The introduction

In the system design, in order to improve the data processing speed, the use of cache is everywhere. For example, in order to bridge the gap between CPU processing speed and data IO, there are registers, CPU cache, memory, disk pyramid mode of different storage media. In upper-level business applications, in order to speed up request processing, a layer of cache is often added to store hot data. There are several patterns for processing cached data.

Cache-aside

The bypass caching pattern is one of the most commonly used caching patterns in development. Its core idea is to add an object to the cache only when it is requested. The process of reading and writing cached data in this mode is as follows:

  • Data is read
  1. The business side initiates the data query read request
  2. The processing service first attempts to read the load data from the cache
  3. Determining whether the data exists in the cache, and if so, returning the cached data directly
  4. Otherwise, the data is loaded from main memory such as the database and written to the cache
  5. Returns the final query result
  • Data update
  1. The business side initiates the data write/update request
  2. The processing service first writes updates to main memory, such as the database
  3. After completion, the corresponding cache data deletion will be invalidated
  • Pattern analysis

The design pattern of bypass cache is mainly applicable to the scenario where the frequency of reading data is far greater than the frequency of writing and updating data, that is, the data will not be transformed or change little once the data is written, and the hot data will be cached by adopting data elimination strategies such as LRU.

However, the data update operation in this mode is prone to inconsistent data because it needs to deal with data and cache, and is not an atomic operation. The data consistency needs to be processed according to the actual business requirements. See “Getting Cache and Database Consistency” for details.

Read Through/Write Through

The read-through-write mode is to unify the data cache processing operations for encapsulation processing, adding a cache layer, shielding the application of the details of underlying data processing. In the bypass cache mode, the application needs to handle the processing logic of the cache hit or miss itself, increasing the complexity. By adding a cache layer, the business service only deals with the cache and does not care about the source of the specific data. The process of reading and writing data is as follows:

= = = = = = = = = = = = = = = = = = = = = = = = = = = = = = = = = = = = = = =

  • Data is read

The data read process is similar to the bypass cache, except that the cache logic is handled uniformly by the cache layer.

  • Data update

When data is updated, the cache layer updates both main memory and cached data as a single transaction.

  • Pattern analysis

The read-through-write pattern is suitable for situations where the same data is read and written frequently and there is a strong consistency requirement for main memory and cache data, such as the business system of a bank.

The cache writes back write-behind

Cache write-back is similar to write-through, except that in write-though mode both main memory and cached data are processed while the request is being processed, whereas in write-back mode only the cached data is updated and the cached data is written back to main memory in an asynchronous manner. The process of data writing and updating is as follows:

Asynchronous write-back of cached data can be done in a number of ways, such as by timing the write-back at a fixed time and frequency, or by counting the number of updates (or a fixed size) and writing the write-back when a certain number (size) is reached. You can also combine the two: either the time or the number of updates reached a specified value to trigger a write back operation.

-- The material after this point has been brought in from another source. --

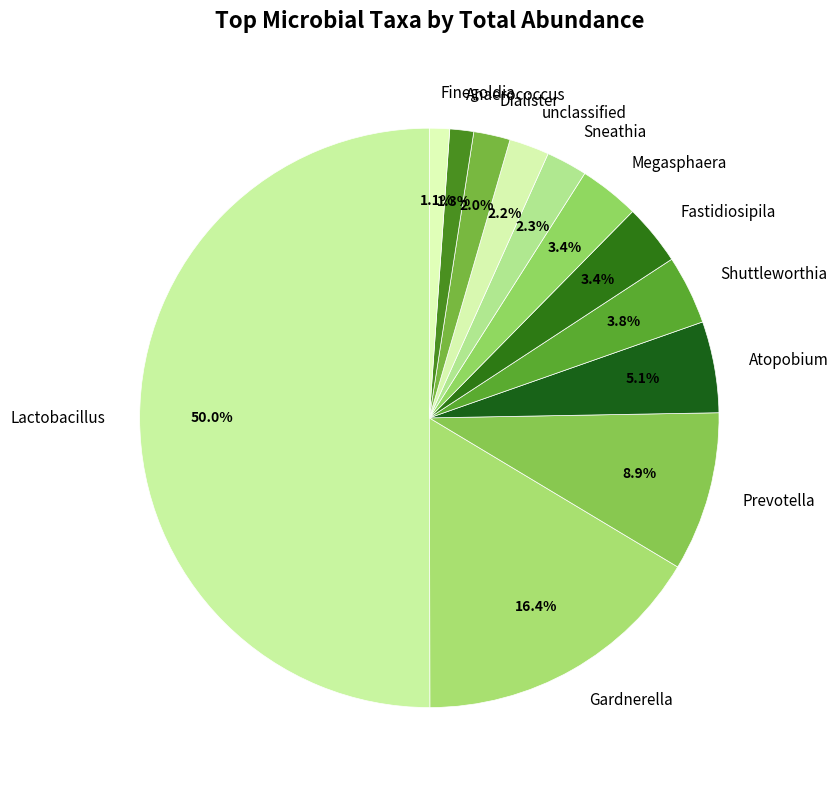

What percentage is the Megasphaera slice, to the nearest percent?

3%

A similar pattern is used for data updates in MySQL. MySQL will read the stored data into memory as pages. When updating data, only the data loaded in memory will be updated. In this case, the cached page of data is inconsistent with the data in disk, and the changed data pages are called “dirty pages”. A data write back to a dirty page is triggered when a dirty page is eliminated, or when the database is idle or closed.

  • Pattern analysis

On the one hand, since the business request only needs to update the coarse data, it can complete the operation, which greatly reduces the time of data writing and improves the processing efficiency. On the other hand, because of the inconsistency between the cached data and the master data, the old data will be read. In addition, because there is a delay in writing to the main storage, data loss may occur under abnormal circumstances. Therefore, the adoption of this pattern needs to be tolerant of some data inconsistencies and acceptable or compensatory for possible data loss.

conclusion

No pattern is perfect, and the specific strategy for choosing which cache to cache requires consideration of the actual business situation and additional compensation for the weaknesses or drawbacks of the chosen pattern.

In addition, the design of cache and many other design patterns, the hardware level and the software level will appear the same solution when solving some problems, so understanding and familiar with the excellent design of the underlying system or hardware, for the upper application and the current micro-service situation of the scheme design is of great reference significance.